**WHAT THIS TASK INVOLVES:**
Can you reproduce every line of text in the records below, word for word, and leave the pictures out of your answer?

(Data extracted from a collection)
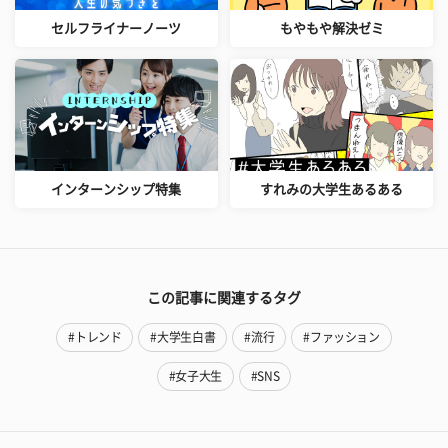
セルフライナーノーツ
もやもや解決ゼミ
インターンシップ特集
すれみの大学生あるある
この記事に関連するタグ
#トレンド
#大学生白書
#流行
#ファッション
#女子大生
#SNS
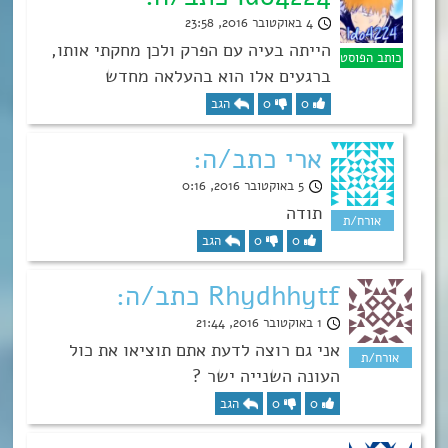
4 באוקטובר 2016, 23:58
הייתה בעיה עם הפרק ולכן מחקתי אותו,
ברגעים אלו הוא בהעלאה מחדש
0
0
הגב
ארי כתב/ה:
5 באוקטובר 2016, 0:16
תודה
0
0
הגב
Rhydhhytf כתב/ה:
1 באוקטובר 2016, 21:44
אני גם רוצה לדעת אתם תוציאו את כול
העונה השנייה ישר ?
0
0
הגב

**SOLUTION FOR THIS PROBLEM:**
セルフライナーノーツ
もやもや解決ゼミ
インターンシップ特集
すれみの大学生あるある
この記事に関連するタグ
#トレンド
#大学生白書
#流行
#ファッション
#女子大生
#SNS
4 באוקטובר 2016, 23:58
הייתה בעיה עם הפרק ולכן מחקתי אותו,
ברגעים אלו הוא בהעלאה מחדש
0
0
הגב
ארי כתב/ה:
5 באוקטובר 2016, 0:16
תודה
0
0
הגב
Rhydhhytf כתב/ה:
1 באוקטובר 2016, 21:44
אני גם רוצה לדעת אתם תוציאו את כול
העונה השנייה ישר ?
0
0
הגב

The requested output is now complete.